= Beginning of Section =

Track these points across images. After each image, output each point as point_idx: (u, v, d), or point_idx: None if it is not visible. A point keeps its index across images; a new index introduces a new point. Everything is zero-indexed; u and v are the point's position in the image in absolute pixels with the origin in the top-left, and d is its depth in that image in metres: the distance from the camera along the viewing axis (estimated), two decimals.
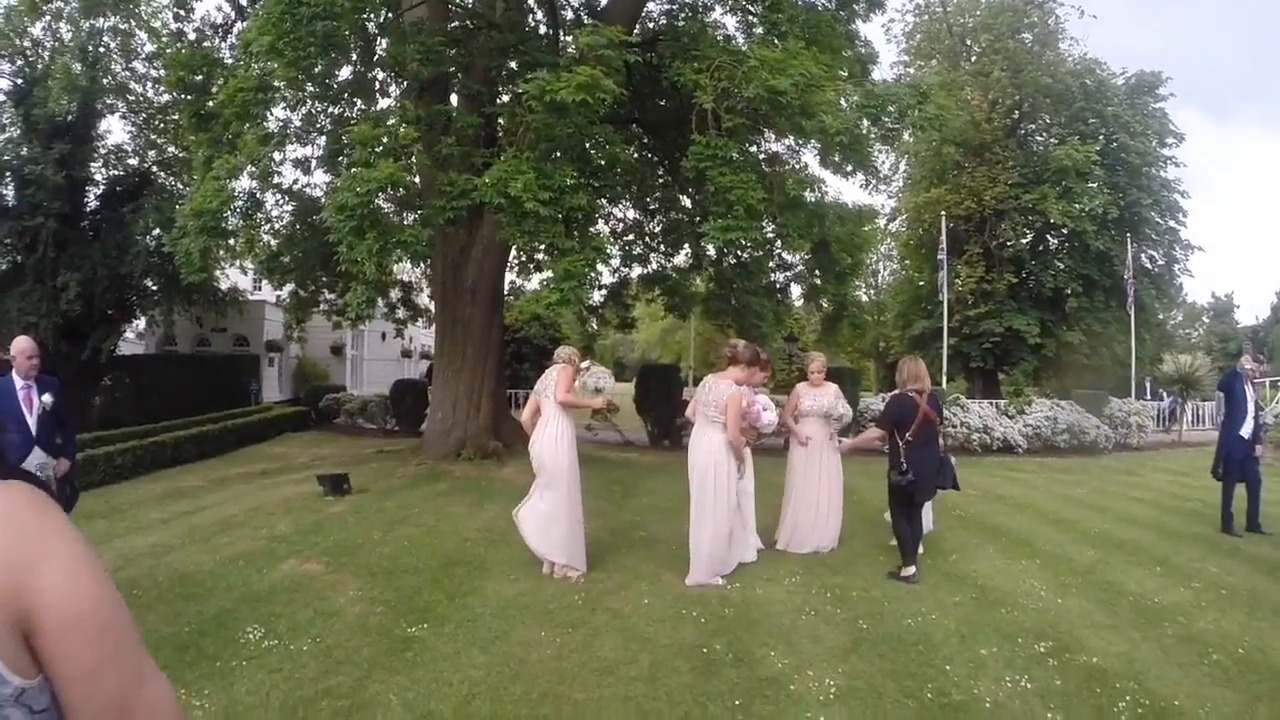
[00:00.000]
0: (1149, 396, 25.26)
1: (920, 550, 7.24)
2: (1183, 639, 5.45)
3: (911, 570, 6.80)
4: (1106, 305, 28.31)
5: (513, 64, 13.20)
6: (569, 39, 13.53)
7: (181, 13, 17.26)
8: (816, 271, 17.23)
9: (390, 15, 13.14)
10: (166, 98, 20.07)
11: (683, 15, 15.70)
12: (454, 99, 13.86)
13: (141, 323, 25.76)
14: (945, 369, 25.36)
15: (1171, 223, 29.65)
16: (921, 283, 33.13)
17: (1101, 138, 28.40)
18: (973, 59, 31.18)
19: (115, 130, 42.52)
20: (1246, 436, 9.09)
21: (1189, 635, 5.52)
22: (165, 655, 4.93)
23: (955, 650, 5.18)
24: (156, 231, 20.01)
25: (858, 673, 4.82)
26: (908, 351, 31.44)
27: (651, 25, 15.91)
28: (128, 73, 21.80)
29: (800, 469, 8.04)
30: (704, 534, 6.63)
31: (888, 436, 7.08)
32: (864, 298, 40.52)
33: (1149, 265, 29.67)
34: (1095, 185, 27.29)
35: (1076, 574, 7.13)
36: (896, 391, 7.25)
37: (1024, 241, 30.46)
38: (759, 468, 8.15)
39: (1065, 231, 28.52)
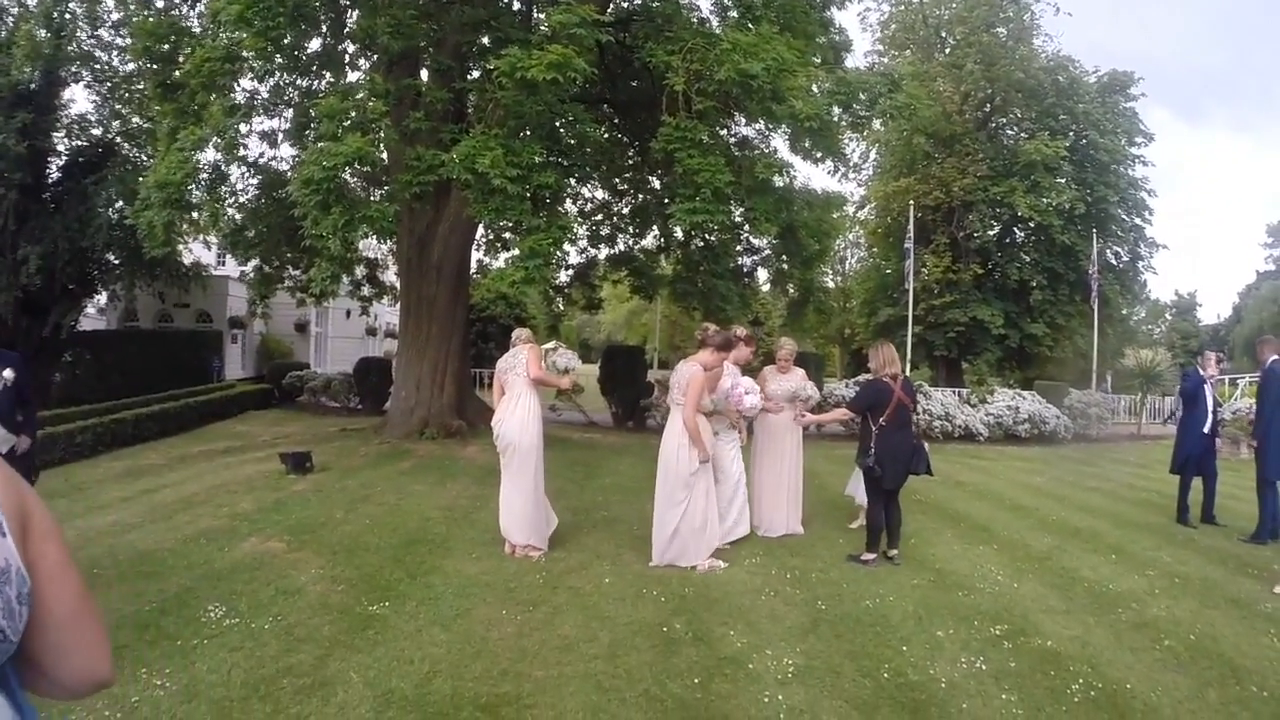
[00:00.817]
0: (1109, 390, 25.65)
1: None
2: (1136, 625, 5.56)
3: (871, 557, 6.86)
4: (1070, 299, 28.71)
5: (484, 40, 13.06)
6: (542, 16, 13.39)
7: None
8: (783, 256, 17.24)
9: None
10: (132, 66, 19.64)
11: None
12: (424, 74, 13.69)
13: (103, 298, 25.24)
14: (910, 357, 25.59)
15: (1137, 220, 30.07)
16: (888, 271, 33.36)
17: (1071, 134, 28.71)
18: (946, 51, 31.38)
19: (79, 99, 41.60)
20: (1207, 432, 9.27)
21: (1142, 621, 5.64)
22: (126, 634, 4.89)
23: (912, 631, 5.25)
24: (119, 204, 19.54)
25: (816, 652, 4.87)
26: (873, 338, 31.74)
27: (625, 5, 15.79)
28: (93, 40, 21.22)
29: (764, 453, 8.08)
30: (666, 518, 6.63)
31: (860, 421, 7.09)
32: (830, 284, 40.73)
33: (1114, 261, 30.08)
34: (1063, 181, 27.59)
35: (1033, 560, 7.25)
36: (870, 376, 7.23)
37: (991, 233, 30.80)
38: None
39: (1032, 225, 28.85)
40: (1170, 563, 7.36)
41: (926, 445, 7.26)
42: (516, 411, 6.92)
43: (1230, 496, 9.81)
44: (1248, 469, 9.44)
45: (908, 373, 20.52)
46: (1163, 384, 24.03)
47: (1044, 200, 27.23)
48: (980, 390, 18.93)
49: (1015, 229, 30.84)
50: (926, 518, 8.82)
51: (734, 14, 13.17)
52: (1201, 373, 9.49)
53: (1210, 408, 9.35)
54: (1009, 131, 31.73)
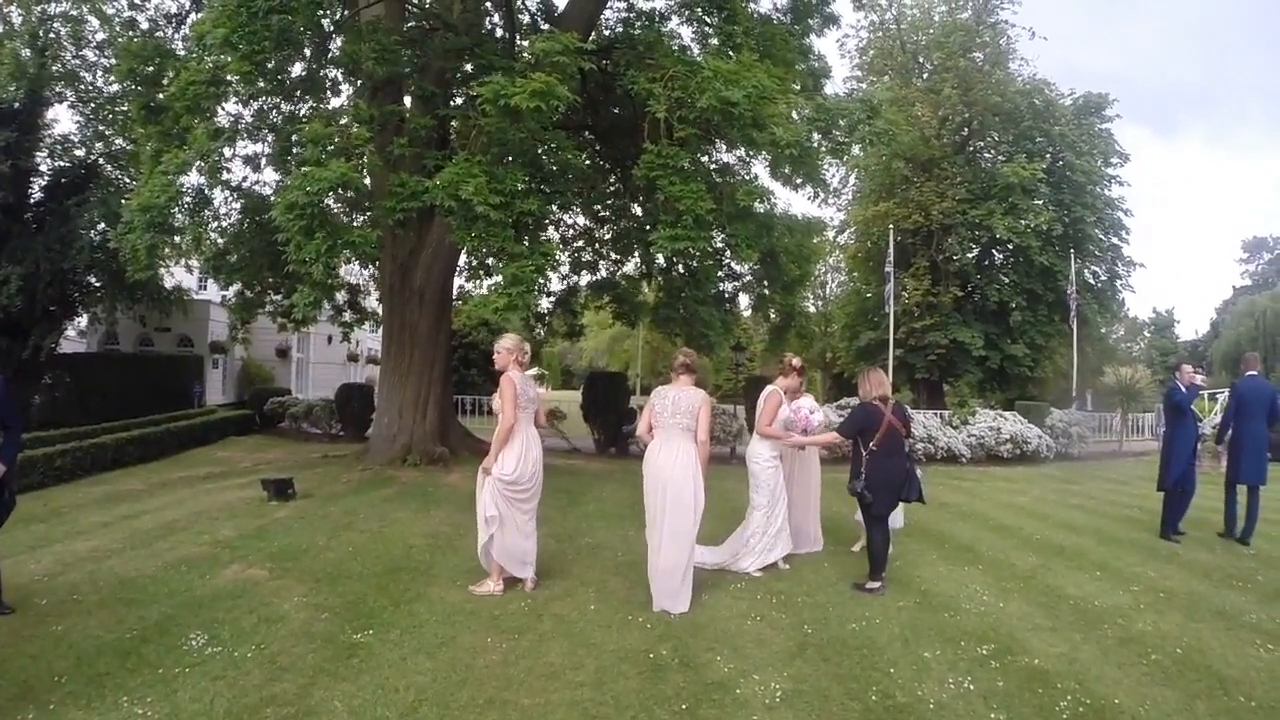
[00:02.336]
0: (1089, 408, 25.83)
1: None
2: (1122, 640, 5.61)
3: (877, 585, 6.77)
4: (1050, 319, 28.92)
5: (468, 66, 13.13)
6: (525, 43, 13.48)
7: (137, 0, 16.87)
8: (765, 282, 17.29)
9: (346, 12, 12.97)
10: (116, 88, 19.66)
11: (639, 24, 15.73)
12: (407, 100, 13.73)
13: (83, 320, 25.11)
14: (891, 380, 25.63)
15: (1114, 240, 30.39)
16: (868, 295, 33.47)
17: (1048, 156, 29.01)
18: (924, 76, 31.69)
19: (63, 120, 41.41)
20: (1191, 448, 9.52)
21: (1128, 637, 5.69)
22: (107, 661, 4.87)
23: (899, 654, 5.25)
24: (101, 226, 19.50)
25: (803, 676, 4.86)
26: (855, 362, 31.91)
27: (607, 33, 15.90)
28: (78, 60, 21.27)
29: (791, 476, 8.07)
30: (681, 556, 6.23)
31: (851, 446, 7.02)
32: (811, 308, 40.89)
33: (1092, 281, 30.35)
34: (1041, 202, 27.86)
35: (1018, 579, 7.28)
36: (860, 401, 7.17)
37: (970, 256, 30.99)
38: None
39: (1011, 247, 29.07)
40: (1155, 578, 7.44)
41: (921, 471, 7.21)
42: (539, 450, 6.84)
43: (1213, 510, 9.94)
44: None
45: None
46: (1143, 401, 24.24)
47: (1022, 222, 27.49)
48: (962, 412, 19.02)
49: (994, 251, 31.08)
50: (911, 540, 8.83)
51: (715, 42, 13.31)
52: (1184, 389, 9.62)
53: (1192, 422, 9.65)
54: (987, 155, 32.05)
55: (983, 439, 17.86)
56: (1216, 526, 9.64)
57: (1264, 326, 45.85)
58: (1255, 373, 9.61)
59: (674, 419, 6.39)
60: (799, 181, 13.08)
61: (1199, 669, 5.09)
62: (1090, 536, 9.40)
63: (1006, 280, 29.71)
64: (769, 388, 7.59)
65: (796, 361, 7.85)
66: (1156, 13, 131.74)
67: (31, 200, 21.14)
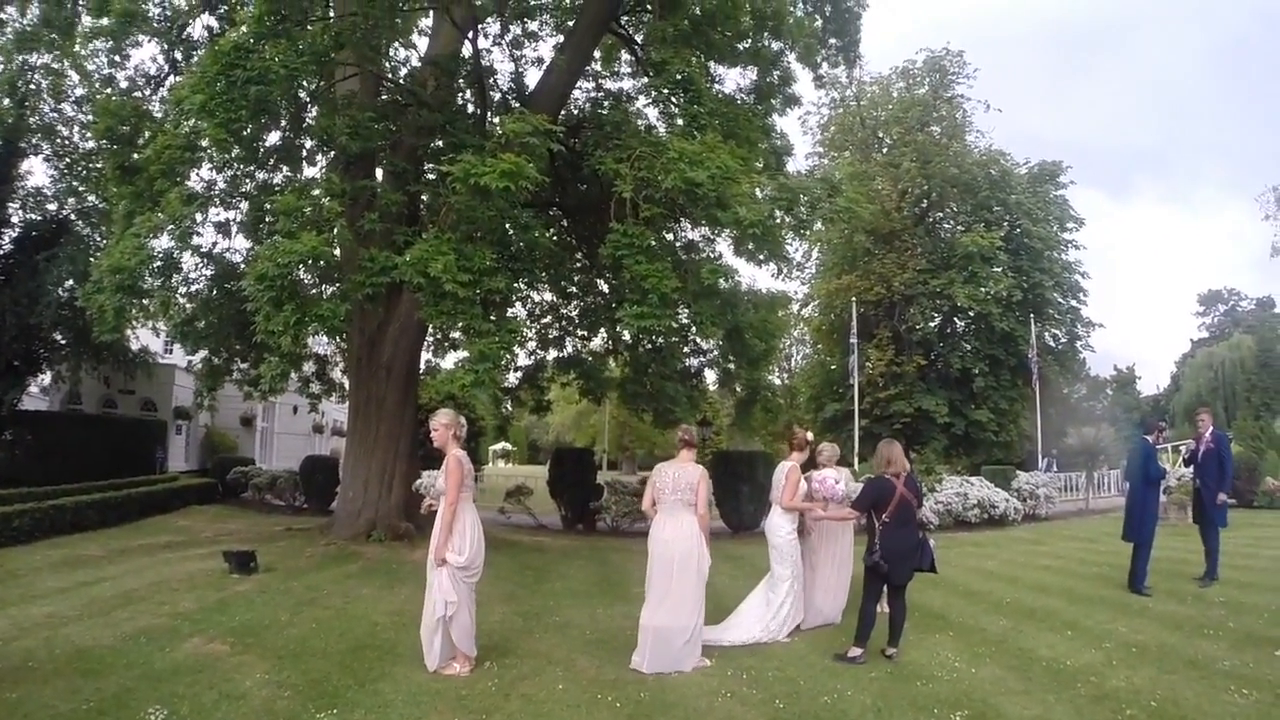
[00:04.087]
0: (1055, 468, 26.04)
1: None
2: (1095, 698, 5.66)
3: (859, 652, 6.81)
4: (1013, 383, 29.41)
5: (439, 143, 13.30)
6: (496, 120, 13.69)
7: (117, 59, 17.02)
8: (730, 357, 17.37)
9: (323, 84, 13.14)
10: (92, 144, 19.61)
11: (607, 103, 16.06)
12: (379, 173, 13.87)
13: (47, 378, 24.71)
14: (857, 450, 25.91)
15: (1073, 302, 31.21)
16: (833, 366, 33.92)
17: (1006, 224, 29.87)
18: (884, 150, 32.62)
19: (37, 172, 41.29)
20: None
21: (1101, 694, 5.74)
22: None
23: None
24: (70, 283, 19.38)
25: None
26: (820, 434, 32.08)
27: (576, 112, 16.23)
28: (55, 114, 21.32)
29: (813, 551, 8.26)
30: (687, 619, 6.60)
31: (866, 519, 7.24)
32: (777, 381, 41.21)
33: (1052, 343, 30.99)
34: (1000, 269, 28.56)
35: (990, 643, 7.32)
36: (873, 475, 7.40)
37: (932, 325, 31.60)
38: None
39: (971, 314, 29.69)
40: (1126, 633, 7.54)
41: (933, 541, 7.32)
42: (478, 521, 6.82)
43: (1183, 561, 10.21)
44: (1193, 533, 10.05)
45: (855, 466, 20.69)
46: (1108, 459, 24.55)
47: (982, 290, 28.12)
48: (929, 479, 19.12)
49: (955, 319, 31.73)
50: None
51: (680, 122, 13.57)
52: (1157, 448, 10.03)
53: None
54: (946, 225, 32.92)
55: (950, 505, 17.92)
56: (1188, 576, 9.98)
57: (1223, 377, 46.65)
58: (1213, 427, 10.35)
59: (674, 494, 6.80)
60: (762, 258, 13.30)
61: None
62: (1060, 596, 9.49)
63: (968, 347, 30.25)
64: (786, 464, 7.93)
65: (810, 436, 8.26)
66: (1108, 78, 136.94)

= End of Section =

Exercise directions:
Could you transcribe the records above exactly, leaving out any pictures?

Your response:
Track these points across images. After each image, output each point as point_idx: (u, v, d), or point_idx: None if it is not visible. A point keeps its index across images; a new index introduces a new point. Everything is zero-indexed; u and v are the point's position in the image in absolute pixels with the origin in the top-left, and d is its depth in that image in metres: the distance from the camera along the viewing axis (estimated), two decimals.
[00:00.000]
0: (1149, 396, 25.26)
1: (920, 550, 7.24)
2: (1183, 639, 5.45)
3: (911, 570, 6.80)
4: (1106, 305, 28.31)
5: (513, 64, 13.20)
6: (569, 39, 13.53)
7: (181, 13, 17.26)
8: (816, 271, 17.23)
9: (390, 15, 13.14)
10: (166, 98, 20.07)
11: (683, 15, 15.70)
12: (454, 99, 13.86)
13: (141, 323, 25.76)
14: (945, 369, 25.36)
15: (1171, 223, 29.65)
16: (921, 283, 33.13)
17: (1101, 138, 28.40)
18: (973, 59, 31.18)
19: (115, 130, 42.52)
20: (1246, 436, 9.09)
21: (1189, 635, 5.52)
22: (165, 655, 4.93)
23: (955, 650, 5.18)
24: (156, 231, 20.01)
25: (858, 673, 4.82)
26: (908, 351, 31.44)
27: (651, 25, 15.91)
28: (128, 73, 21.80)
29: (800, 469, 8.04)
30: (704, 534, 6.63)
31: (888, 436, 7.08)
32: (864, 298, 40.52)
33: (1149, 265, 29.67)
34: (1095, 185, 27.29)
35: (1076, 574, 7.13)
36: (896, 391, 7.25)
37: (1024, 241, 30.46)
38: (759, 468, 8.15)
39: (1065, 231, 28.52)
[00:00.817]
0: (1109, 390, 25.65)
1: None
2: (1136, 625, 5.56)
3: (871, 557, 6.86)
4: (1070, 299, 28.71)
5: (484, 40, 13.06)
6: (542, 16, 13.39)
7: None
8: (783, 256, 17.24)
9: None
10: (132, 66, 19.64)
11: None
12: (424, 74, 13.69)
13: (103, 298, 25.24)
14: (910, 357, 25.59)
15: (1137, 220, 30.07)
16: (888, 271, 33.36)
17: (1071, 134, 28.71)
18: (946, 51, 31.38)
19: (79, 99, 41.60)
20: (1207, 432, 9.27)
21: (1142, 621, 5.64)
22: (126, 634, 4.89)
23: (912, 631, 5.25)
24: (119, 204, 19.54)
25: (816, 652, 4.87)
26: (873, 338, 31.74)
27: (625, 5, 15.79)
28: (93, 40, 21.22)
29: (764, 453, 8.08)
30: (666, 518, 6.63)
31: (860, 421, 7.09)
32: (830, 284, 40.73)
33: (1114, 261, 30.08)
34: (1063, 181, 27.59)
35: (1033, 560, 7.25)
36: (870, 376, 7.23)
37: (991, 233, 30.80)
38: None
39: (1032, 225, 28.85)
40: (1170, 563, 7.36)
41: (926, 445, 7.26)
42: (516, 411, 6.92)
43: (1230, 496, 9.81)
44: (1248, 469, 9.44)
45: (908, 373, 20.52)
46: (1163, 384, 24.03)
47: (1044, 200, 27.23)
48: (980, 390, 18.93)
49: (1015, 229, 30.84)
50: (926, 518, 8.82)
51: (734, 14, 13.17)
52: (1201, 373, 9.49)
53: (1210, 408, 9.35)
54: (1009, 131, 31.73)
[00:02.336]
0: (1089, 408, 25.83)
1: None
2: (1122, 640, 5.61)
3: (877, 585, 6.77)
4: (1050, 319, 28.92)
5: (468, 66, 13.13)
6: (525, 43, 13.48)
7: (137, 0, 16.87)
8: (765, 282, 17.29)
9: (346, 12, 12.97)
10: (116, 88, 19.66)
11: (639, 24, 15.73)
12: (407, 100, 13.73)
13: (83, 320, 25.11)
14: (891, 380, 25.63)
15: (1114, 240, 30.39)
16: (868, 295, 33.47)
17: (1048, 156, 29.01)
18: (924, 76, 31.69)
19: (63, 120, 41.41)
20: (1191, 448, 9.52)
21: (1128, 637, 5.69)
22: (107, 661, 4.87)
23: (899, 654, 5.25)
24: (101, 226, 19.50)
25: (803, 676, 4.86)
26: (855, 362, 31.91)
27: (607, 33, 15.90)
28: (78, 60, 21.27)
29: (791, 476, 8.07)
30: (681, 556, 6.23)
31: (851, 446, 7.02)
32: (811, 308, 40.89)
33: (1092, 281, 30.35)
34: (1041, 202, 27.86)
35: (1018, 579, 7.28)
36: (860, 401, 7.17)
37: (970, 256, 30.99)
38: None
39: (1011, 247, 29.07)
40: (1155, 578, 7.44)
41: (921, 471, 7.21)
42: (539, 450, 6.84)
43: (1213, 510, 9.94)
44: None
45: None
46: (1143, 401, 24.24)
47: (1022, 222, 27.49)
48: (962, 412, 19.02)
49: (994, 251, 31.08)
50: (911, 540, 8.83)
51: (715, 42, 13.31)
52: (1184, 389, 9.62)
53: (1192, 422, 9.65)
54: (987, 155, 32.05)
55: (983, 439, 17.86)
56: (1216, 526, 9.64)
57: (1264, 326, 45.85)
58: (1255, 373, 9.61)
59: (674, 419, 6.39)
60: (799, 181, 13.08)
61: (1199, 669, 5.09)
62: (1090, 536, 9.40)
63: (1006, 280, 29.71)
64: (769, 388, 7.59)
65: (796, 361, 7.85)
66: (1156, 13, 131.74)
67: (31, 200, 21.14)
[00:04.087]
0: (1055, 468, 26.04)
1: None
2: (1095, 698, 5.66)
3: (859, 652, 6.81)
4: (1013, 383, 29.41)
5: (439, 143, 13.30)
6: (496, 120, 13.69)
7: (117, 59, 17.02)
8: (730, 357, 17.37)
9: (323, 84, 13.14)
10: (92, 144, 19.61)
11: (607, 103, 16.06)
12: (379, 173, 13.87)
13: (47, 378, 24.71)
14: (857, 450, 25.91)
15: (1073, 302, 31.21)
16: (833, 366, 33.92)
17: (1006, 224, 29.87)
18: (884, 150, 32.62)
19: (37, 172, 41.29)
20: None
21: (1101, 694, 5.74)
22: None
23: None
24: (70, 283, 19.38)
25: None
26: (820, 434, 32.08)
27: (576, 112, 16.23)
28: (55, 114, 21.32)
29: (813, 551, 8.26)
30: (687, 619, 6.60)
31: (866, 519, 7.24)
32: (777, 381, 41.21)
33: (1052, 343, 30.99)
34: (1000, 269, 28.56)
35: (990, 643, 7.32)
36: (873, 475, 7.40)
37: (932, 325, 31.60)
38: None
39: (971, 314, 29.69)
40: (1126, 633, 7.54)
41: (933, 541, 7.32)
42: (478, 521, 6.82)
43: (1183, 561, 10.21)
44: (1193, 533, 10.05)
45: (855, 466, 20.69)
46: (1108, 459, 24.55)
47: (982, 290, 28.12)
48: (929, 479, 19.12)
49: (955, 319, 31.73)
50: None
51: (680, 122, 13.57)
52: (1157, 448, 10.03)
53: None
54: (946, 225, 32.92)
55: (950, 505, 17.92)
56: (1188, 576, 9.98)
57: (1223, 377, 46.65)
58: (1213, 427, 10.35)
59: (674, 494, 6.80)
60: (762, 258, 13.30)
61: None
62: (1060, 596, 9.49)
63: (968, 347, 30.25)
64: (786, 464, 7.93)
65: (810, 436, 8.26)
66: (1108, 78, 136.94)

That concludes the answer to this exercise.